§ Document text:
Express Scripts says Anthem will cut ties after contract ends

anthem
Express Scripts says Anthem is currently engaged in a request-for-proposal process for a PBM service provider following the end of its contract with the company. (Matthew Hurst/CC BY-SA 2.0)

The rift between Anthem and Express Scripts, which already spurred dueling lawsuits between the two companies, now appears to have caused the pharmacy benefits manager to lose its largest client.

Express Scripts said in its quarterly earnings announcement on Monday that it does not expect Anthem to renew its PBM contract once it expires at the end of 2019.

The two companies had been engaged in negotiations in recent months, during which Express Scripts offered the insurer as much as $1 billion per year in price concessions from 2017 to 2019, the PBM notes. However, Express Scripts said it was recently told by Anthem’s management that it “intends to move its business” when its current contract expires and is not interested in continuing negotiations.

Anthem is also currently engaged in a request-for-proposal process for a PBM service provider following the end of its contract with Express Scripts, according to the announcement.

When reached via email, an Anthem spokeswoman said the company is not commenting on the matter at this time.

“We just can't explain why Anthem would choose to walk away from an opportunity to realize $1 billion in annual savings, which we have no obligation to provide under our current contract, in exchange for a contract extension at prevailing market rates with a longstanding business partner who has proven its ability to deliver value for their members,” Express Scripts President and CEO Tim Wentworth said in the announcement.

§ Task 1: According to the article on Anthem and Express Scripts, when does Anthem's PBM contract with Express Scripts expire?
§ Task 2: Extend the article about the Anthem and Express Scripts split, picking up right after its final sentence.

§ Source information:
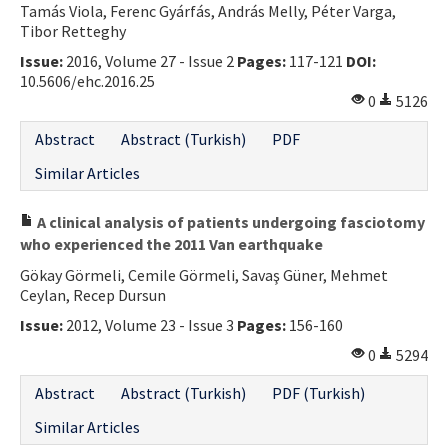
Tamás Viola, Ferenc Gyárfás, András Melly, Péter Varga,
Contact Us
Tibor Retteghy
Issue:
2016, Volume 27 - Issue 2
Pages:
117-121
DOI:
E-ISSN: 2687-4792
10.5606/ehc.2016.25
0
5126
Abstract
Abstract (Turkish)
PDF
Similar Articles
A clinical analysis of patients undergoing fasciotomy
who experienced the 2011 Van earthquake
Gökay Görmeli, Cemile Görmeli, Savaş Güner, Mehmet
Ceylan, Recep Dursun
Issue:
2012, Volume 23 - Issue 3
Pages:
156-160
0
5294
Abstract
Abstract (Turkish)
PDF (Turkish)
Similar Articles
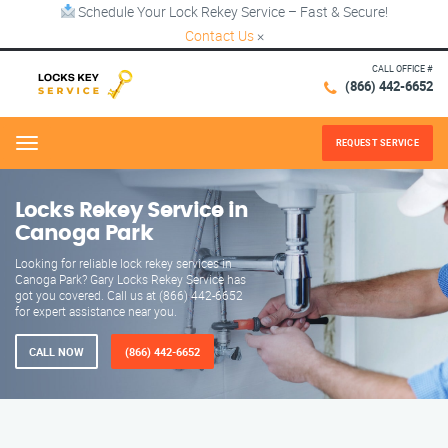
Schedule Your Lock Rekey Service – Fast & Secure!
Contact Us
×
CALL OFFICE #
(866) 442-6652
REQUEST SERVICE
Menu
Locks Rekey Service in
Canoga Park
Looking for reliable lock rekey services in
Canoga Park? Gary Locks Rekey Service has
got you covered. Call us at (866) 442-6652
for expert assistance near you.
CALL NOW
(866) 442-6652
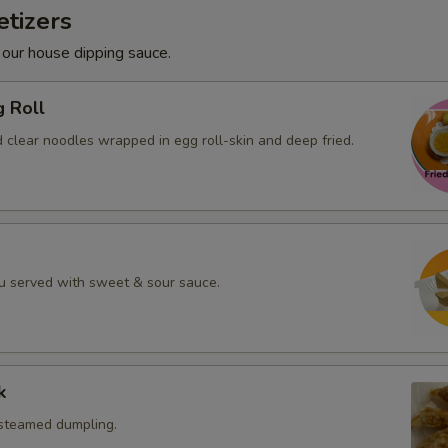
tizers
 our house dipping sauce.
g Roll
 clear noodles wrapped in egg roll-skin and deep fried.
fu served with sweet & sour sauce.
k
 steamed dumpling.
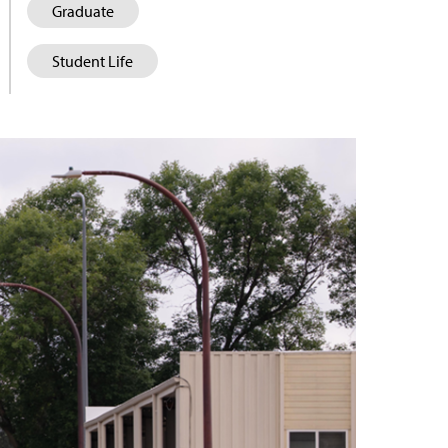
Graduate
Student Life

---

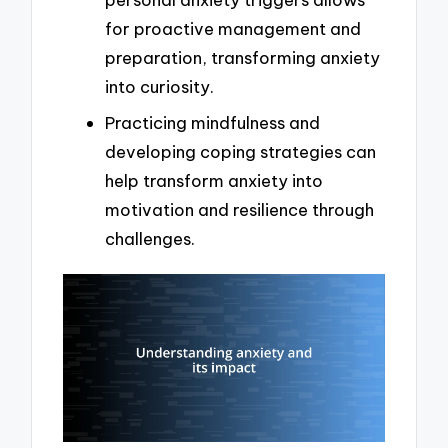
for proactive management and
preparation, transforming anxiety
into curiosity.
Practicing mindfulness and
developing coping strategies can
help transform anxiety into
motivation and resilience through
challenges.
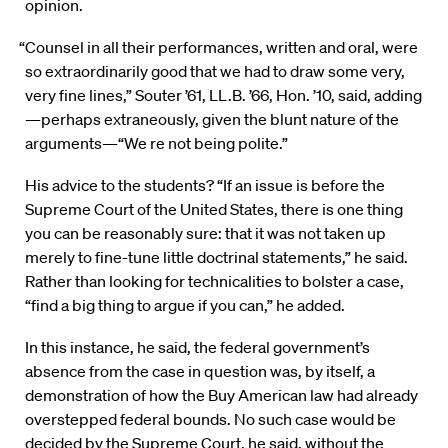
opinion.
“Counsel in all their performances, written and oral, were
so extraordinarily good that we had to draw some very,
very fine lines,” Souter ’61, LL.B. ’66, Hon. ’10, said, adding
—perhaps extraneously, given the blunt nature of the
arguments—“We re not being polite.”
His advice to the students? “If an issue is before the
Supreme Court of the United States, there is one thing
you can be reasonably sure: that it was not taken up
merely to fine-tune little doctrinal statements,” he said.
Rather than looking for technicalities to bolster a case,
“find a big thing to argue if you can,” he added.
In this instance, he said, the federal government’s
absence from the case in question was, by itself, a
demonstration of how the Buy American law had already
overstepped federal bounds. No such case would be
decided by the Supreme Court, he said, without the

§ Task result 1: At the end of 2019.

§ Task result 2:
The development, however, hardly comes out of left field. Signs of conflict between the two companies began last January, when Anthem CEO Joseph Swedish said during a presentation at the J.P. Morgan Healthcare Conference that Express Scripts owed it $3 billion more per year in prescription drug savings in accordance with a repricing provision in its contract—funds the insurer hadn’t received.

Express Scripts’ then-CEO George Paz, though, said that February that he has “no clue where the $3 billion came from” that Swedish referenced. Anthem then upped the ante, filing a lawsuit against Express Scripts in March seeking to recover damages from the PBM and the right to terminate its contract.

Wentworth said shortly after the lawsuit was filed that Express Scripts does not intend to lose Anthem as a client, and he was hopeful the companies could resolve the drug-pricing dispute. Still, the PBM filed a countersuit against Anthem last April, seeking unspecified damages from Anthem and denying the insurer’s allegations that it was withholding prescription drug savings.

Both companies, meanwhile, were the subject of a class-action lawsuit filed last June by employers, which accused them of making a deal that left beneficiaries paying inflated copays for prescription drugs while enriching shareholders.

In a research note to investors, Leerink Partners analyst Ana Gupte wrote that the news of Anthem's plans was "not entirely surprising." Her firm sees CVS and Prime Therapeutics as having the greatest probability of becoming Anthem's next PBM provider, though Optum remains "a dark horse in the race," she wrote.